»»
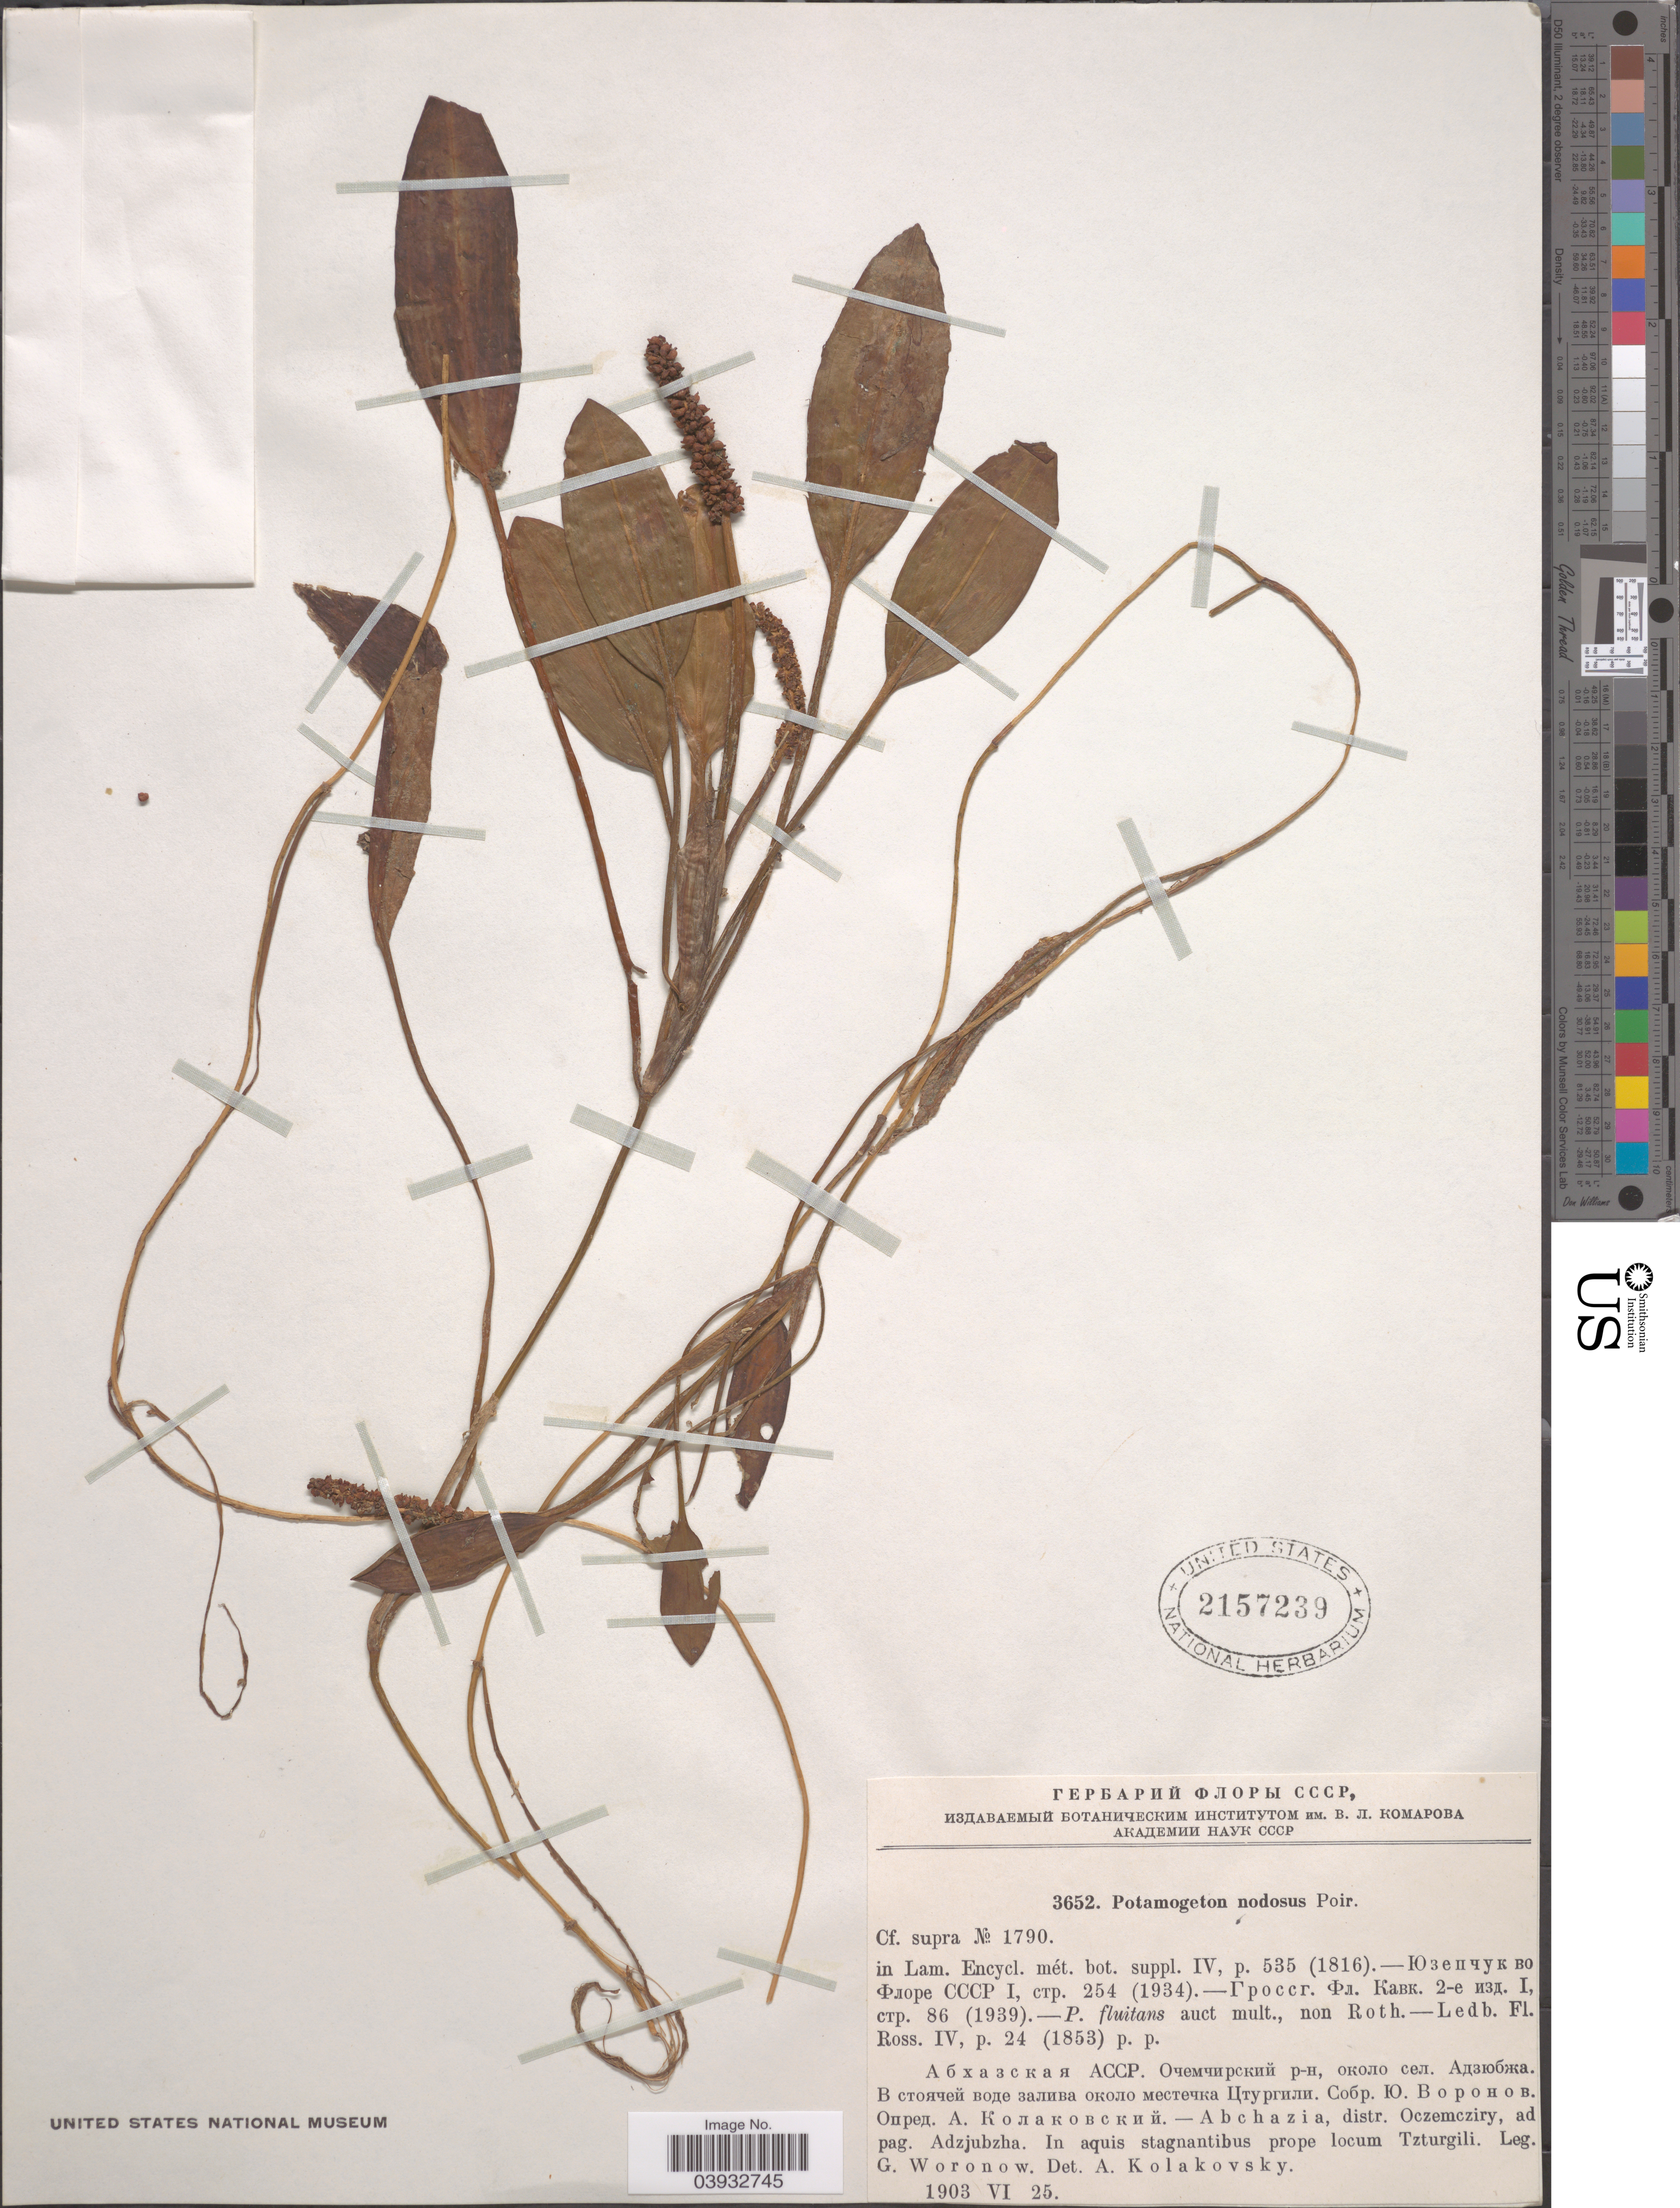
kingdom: Plantae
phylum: Tracheophyta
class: Liliopsida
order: Alismatales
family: Potamogetonaceae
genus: Potamogeton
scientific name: Potamogeton nodosus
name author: Poir.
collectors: G. Woronow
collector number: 3652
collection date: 1903-06-25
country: Georgia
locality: Abchazia, distr. Oczemcziry, ad pag. Adzjubzha. In aquis stagnantibus prope locum Tzturgili.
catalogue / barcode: US 2157239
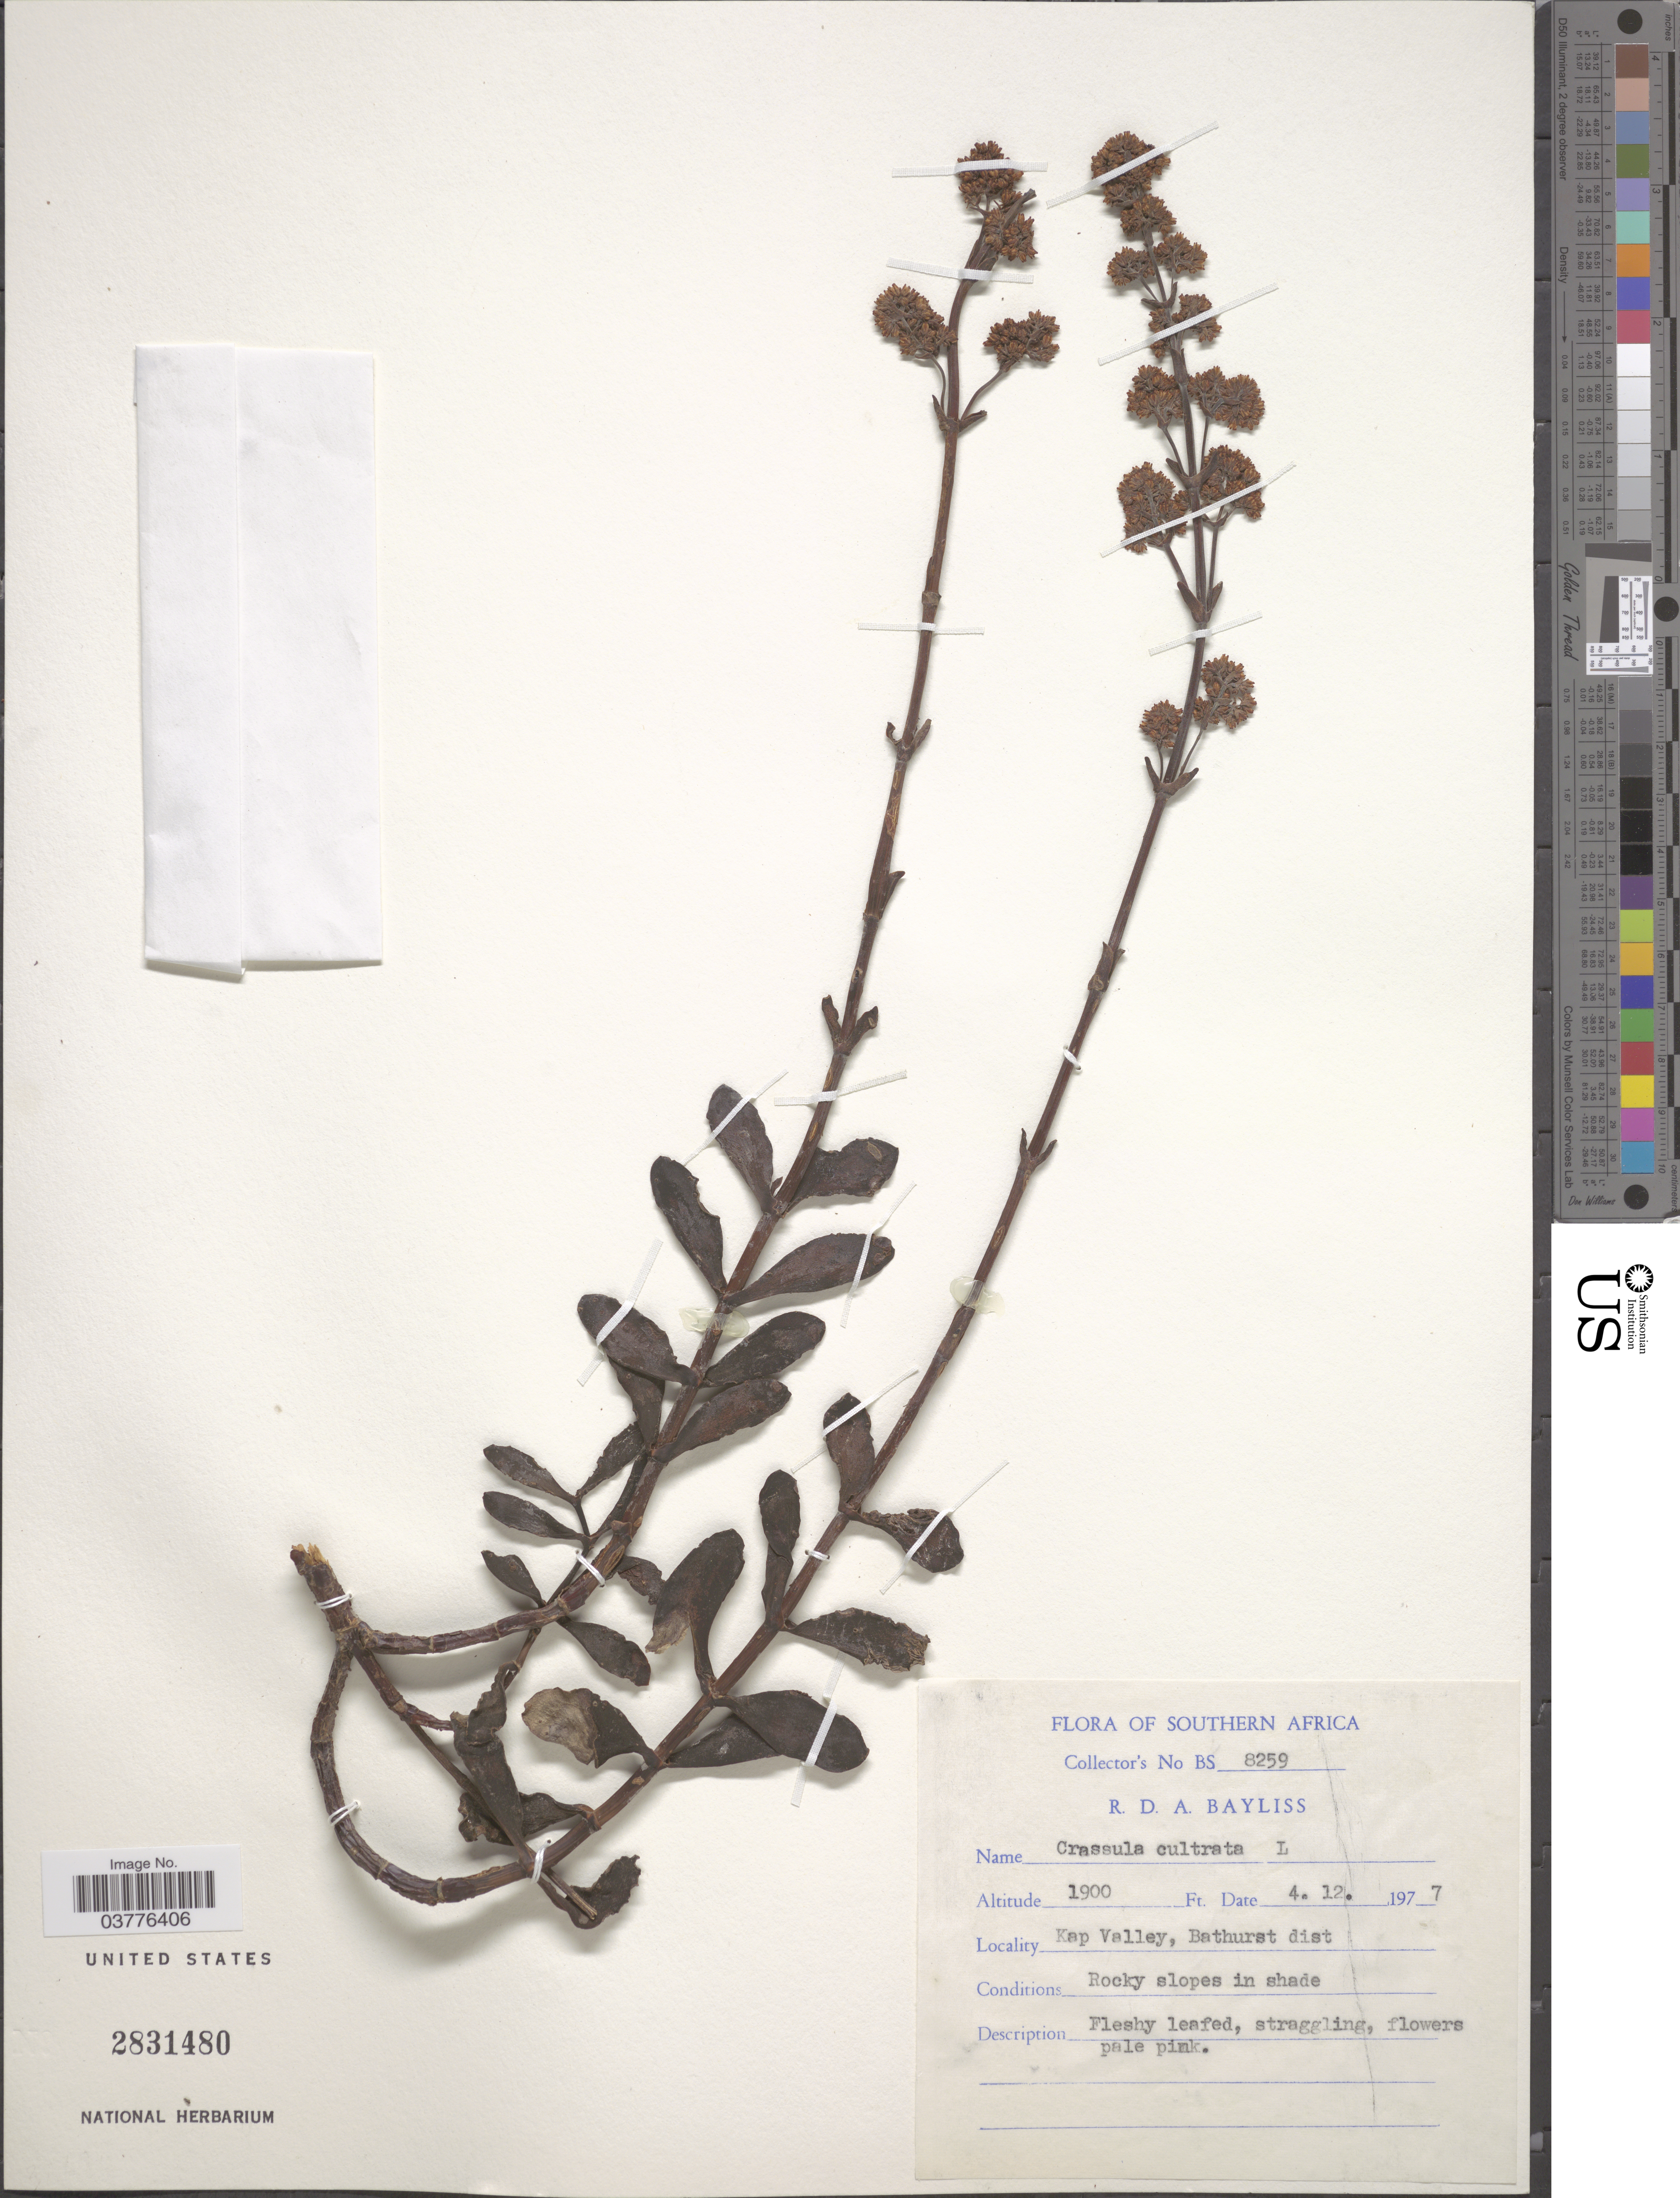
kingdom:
««
Given request: Can you copy all the items above line for line, exactly as they stand, leaving out the pictures?

Answer to this task:
kingdom: Plantae
phylum: Tracheophyta
class: Liliopsida
order: Alismatales
family: Potamogetonaceae
genus: Potamogeton
scientific name: Potamogeton nodosus
name author: Poir.
collectors: G. Woronow
collector number: 3652
collection date: 1903-06-25
country: Georgia
locality: Abchazia, distr. Oczemcziry, ad pag. Adzjubzha. In aquis stagnantibus prope locum Tzturgili.
catalogue / barcode: US 2157239
kingdom:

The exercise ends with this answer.